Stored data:
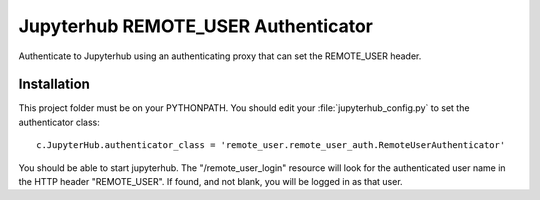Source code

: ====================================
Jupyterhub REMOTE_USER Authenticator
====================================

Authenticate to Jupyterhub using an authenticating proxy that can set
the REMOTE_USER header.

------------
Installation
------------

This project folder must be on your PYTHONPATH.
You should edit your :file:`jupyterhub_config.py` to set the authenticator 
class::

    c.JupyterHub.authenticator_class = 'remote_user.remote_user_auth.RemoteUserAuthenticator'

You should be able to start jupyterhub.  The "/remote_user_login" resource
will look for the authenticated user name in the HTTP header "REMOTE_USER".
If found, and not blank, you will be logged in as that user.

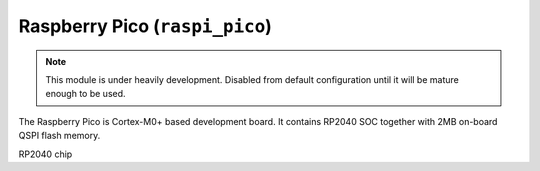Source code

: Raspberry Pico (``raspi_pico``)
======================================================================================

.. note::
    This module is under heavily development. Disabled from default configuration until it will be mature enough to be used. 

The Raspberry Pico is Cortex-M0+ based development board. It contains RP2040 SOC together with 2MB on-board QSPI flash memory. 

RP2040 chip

* _Task prompt_
From the first line to the last, retype the data above exactly, but not its images.

* _Expected answer_
Source code

: ====================================
Jupyterhub REMOTE_USER Authenticator
====================================

Authenticate to Jupyterhub using an authenticating proxy that can set
the REMOTE_USER header.

------------
Installation
------------

This project folder must be on your PYTHONPATH.
You should edit your :file:`jupyterhub_config.py` to set the authenticator 
class::

    c.JupyterHub.authenticator_class = 'remote_user.remote_user_auth.RemoteUserAuthenticator'

You should be able to start jupyterhub.  The "/remote_user_login" resource
will look for the authenticated user name in the HTTP header "REMOTE_USER".
If found, and not blank, you will be logged in as that user.

Source code

: Raspberry Pico (``raspi_pico``)
======================================================================================

.. note::
    This module is under heavily development. Disabled from default configuration until it will be mature enough to be used. 

The Raspberry Pico is Cortex-M0+ based development board. It contains RP2040 SOC together with 2MB on-board QSPI flash memory. 

RP2040 chip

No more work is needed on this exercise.